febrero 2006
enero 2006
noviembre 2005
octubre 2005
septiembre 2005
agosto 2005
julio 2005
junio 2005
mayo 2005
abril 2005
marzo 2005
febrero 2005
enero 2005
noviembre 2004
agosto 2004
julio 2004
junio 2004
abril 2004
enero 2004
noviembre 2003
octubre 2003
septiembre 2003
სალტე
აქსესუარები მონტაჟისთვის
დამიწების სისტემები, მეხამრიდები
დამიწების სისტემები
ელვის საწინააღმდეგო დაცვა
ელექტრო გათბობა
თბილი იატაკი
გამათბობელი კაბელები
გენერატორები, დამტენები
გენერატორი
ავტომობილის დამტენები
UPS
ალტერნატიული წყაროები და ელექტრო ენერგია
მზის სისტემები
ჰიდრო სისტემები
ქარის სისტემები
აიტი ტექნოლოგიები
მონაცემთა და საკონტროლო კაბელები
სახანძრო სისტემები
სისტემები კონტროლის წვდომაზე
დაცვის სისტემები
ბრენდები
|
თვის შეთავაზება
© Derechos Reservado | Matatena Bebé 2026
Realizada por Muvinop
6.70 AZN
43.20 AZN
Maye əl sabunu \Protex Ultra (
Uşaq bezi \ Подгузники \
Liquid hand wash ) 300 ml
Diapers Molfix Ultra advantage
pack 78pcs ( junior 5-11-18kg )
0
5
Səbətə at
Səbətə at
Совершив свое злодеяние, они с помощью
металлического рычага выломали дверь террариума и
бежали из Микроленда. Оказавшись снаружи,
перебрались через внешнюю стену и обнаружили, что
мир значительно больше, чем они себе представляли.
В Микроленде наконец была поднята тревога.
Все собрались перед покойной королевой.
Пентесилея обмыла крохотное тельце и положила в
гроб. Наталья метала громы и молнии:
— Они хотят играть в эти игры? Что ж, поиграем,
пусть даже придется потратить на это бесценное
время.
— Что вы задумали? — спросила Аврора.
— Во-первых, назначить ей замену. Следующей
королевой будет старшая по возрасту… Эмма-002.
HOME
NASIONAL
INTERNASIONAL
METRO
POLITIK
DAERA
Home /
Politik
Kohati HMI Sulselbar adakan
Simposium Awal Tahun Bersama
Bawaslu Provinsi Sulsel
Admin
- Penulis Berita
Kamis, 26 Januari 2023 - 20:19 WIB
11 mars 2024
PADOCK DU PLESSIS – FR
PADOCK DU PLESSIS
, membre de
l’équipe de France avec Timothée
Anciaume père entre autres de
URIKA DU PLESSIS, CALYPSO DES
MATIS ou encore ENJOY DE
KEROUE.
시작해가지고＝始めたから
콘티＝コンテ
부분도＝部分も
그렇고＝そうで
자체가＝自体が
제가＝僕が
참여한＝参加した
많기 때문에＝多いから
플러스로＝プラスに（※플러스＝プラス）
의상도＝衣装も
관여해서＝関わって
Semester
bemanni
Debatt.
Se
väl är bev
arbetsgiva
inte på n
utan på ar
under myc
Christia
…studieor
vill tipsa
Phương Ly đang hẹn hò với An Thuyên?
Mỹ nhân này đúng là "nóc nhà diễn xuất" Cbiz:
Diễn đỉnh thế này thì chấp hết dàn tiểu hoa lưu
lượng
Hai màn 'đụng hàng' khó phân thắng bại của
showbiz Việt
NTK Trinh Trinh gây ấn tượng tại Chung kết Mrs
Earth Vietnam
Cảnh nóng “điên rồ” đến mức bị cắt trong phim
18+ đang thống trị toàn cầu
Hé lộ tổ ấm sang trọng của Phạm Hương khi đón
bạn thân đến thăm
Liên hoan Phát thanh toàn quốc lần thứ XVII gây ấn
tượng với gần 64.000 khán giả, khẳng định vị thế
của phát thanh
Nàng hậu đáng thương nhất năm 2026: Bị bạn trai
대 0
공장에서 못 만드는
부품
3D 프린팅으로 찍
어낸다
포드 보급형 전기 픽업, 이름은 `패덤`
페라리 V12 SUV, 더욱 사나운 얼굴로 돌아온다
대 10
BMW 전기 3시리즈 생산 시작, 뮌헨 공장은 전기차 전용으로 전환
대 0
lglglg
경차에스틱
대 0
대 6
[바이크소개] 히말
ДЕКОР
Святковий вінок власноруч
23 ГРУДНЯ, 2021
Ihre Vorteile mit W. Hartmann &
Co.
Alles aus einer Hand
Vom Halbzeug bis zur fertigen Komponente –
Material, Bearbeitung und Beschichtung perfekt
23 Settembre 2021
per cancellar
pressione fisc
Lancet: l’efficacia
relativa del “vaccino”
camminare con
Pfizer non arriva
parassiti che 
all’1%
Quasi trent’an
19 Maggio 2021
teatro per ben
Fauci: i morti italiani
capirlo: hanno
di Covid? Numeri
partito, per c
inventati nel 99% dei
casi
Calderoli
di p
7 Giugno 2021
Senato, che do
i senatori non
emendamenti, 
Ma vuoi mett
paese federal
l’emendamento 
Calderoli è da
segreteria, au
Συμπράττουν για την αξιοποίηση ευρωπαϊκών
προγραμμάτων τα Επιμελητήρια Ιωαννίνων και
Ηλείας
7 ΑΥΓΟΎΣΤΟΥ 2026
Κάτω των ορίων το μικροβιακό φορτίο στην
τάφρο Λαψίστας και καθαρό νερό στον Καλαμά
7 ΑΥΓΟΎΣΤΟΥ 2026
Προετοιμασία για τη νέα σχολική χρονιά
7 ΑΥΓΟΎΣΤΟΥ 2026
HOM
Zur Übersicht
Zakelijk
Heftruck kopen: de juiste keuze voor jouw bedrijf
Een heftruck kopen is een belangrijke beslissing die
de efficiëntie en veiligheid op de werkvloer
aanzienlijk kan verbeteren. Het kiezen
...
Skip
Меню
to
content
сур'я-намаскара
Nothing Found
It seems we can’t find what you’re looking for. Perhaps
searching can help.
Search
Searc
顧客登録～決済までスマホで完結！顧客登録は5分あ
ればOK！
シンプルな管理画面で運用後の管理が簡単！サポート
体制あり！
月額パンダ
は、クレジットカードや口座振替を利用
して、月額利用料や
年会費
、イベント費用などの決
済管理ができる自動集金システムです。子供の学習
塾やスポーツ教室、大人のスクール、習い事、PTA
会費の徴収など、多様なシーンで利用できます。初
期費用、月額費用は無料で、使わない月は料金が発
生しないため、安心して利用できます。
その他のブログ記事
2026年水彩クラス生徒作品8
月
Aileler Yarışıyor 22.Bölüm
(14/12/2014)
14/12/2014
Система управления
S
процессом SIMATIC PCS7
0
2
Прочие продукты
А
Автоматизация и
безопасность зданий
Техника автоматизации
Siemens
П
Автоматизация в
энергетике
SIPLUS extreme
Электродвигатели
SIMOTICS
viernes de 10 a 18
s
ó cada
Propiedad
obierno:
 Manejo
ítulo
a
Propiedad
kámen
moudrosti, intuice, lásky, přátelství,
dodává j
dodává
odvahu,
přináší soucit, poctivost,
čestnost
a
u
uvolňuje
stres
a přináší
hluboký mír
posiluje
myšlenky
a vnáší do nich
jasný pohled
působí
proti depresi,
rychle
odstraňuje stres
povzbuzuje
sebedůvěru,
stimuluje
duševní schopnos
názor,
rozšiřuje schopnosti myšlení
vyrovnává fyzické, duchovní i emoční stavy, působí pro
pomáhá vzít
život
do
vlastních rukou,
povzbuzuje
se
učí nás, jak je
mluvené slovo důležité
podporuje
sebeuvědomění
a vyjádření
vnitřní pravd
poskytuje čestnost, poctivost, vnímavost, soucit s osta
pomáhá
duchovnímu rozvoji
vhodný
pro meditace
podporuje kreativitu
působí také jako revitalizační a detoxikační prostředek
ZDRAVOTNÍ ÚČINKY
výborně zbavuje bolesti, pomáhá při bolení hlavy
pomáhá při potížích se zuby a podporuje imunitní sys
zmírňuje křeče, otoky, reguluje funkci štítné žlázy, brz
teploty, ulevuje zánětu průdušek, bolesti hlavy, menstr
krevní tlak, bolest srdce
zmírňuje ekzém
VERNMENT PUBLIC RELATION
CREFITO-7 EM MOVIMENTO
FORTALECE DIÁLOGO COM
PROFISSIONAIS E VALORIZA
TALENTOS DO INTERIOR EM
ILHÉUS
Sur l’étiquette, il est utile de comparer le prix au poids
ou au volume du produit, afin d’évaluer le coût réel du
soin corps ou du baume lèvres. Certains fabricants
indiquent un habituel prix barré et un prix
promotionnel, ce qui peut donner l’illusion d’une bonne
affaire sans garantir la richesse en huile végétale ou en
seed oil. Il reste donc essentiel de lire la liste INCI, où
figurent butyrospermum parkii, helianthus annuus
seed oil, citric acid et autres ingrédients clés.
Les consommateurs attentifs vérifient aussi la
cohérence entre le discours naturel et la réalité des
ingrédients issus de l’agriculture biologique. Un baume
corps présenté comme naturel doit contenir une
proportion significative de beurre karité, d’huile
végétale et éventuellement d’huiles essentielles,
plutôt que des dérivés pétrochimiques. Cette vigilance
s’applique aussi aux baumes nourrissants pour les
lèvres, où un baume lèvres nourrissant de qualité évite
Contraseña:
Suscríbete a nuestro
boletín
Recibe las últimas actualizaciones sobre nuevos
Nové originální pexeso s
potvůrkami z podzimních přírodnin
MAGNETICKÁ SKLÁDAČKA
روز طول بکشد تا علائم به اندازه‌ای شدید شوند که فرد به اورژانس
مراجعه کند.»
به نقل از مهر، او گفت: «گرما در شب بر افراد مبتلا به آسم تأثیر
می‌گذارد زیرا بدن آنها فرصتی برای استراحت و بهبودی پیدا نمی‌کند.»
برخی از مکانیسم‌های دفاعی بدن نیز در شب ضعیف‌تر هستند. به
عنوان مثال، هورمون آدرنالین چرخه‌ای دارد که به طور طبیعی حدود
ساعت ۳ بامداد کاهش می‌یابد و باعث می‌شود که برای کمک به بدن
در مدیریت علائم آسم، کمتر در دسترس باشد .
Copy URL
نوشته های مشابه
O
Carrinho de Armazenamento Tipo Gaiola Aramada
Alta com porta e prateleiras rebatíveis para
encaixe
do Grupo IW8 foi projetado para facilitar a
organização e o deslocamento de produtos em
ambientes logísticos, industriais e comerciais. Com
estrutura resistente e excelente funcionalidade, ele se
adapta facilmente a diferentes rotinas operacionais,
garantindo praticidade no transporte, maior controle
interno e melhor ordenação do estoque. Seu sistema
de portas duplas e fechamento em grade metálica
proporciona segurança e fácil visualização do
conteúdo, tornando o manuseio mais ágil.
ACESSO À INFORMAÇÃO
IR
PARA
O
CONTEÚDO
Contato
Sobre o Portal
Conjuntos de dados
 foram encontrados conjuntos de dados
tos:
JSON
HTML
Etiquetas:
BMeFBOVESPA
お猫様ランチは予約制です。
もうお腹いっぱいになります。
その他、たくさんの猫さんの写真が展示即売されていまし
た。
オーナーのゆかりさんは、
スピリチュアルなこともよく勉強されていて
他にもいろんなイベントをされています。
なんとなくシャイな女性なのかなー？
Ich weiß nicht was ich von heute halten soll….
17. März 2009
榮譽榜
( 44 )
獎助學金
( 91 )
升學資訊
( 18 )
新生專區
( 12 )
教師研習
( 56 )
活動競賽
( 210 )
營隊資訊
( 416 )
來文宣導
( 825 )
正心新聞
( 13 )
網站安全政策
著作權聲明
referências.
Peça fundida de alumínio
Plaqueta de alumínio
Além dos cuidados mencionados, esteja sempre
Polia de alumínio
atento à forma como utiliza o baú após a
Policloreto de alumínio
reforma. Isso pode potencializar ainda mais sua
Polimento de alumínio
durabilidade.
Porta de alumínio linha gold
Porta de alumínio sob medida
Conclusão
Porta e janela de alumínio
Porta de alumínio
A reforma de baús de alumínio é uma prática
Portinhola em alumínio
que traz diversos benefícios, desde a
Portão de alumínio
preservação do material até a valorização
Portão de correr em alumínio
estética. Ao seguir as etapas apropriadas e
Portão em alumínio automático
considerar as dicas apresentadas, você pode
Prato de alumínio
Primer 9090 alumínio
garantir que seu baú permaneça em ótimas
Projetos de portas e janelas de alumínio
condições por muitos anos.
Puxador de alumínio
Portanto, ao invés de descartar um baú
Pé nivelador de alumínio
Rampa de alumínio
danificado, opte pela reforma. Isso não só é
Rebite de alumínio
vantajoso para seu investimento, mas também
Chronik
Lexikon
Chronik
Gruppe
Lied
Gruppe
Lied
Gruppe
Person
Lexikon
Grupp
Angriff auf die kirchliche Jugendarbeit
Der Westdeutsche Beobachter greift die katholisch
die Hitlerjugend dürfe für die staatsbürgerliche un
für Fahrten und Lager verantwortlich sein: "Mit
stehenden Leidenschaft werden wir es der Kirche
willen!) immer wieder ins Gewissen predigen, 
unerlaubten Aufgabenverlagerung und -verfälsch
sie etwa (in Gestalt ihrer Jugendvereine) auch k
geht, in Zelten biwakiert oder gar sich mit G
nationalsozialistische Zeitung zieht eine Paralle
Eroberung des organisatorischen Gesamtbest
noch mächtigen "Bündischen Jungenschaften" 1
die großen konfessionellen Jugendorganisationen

- _YOUR OBJECTIVE_
All that belongs in your answer is the stretch of entries above from the line with "inventati nel 99% dei" through the line with "προγραμμάτων τα Επιμελητήρια Ιωαννίνων και", printed exactly.

- _SOLUTION TO THE PROBLEM_
inventati nel 99% dei
casi
Calderoli
di p
7 Giugno 2021
Senato, che do
i senatori non
emendamenti, 
Ma vuoi mett
paese federal
l’emendamento 
Calderoli è da
segreteria, au
Συμπράττουν για την αξιοποίηση ευρωπαϊκών
προγραμμάτων τα Επιμελητήρια Ιωαννίνων και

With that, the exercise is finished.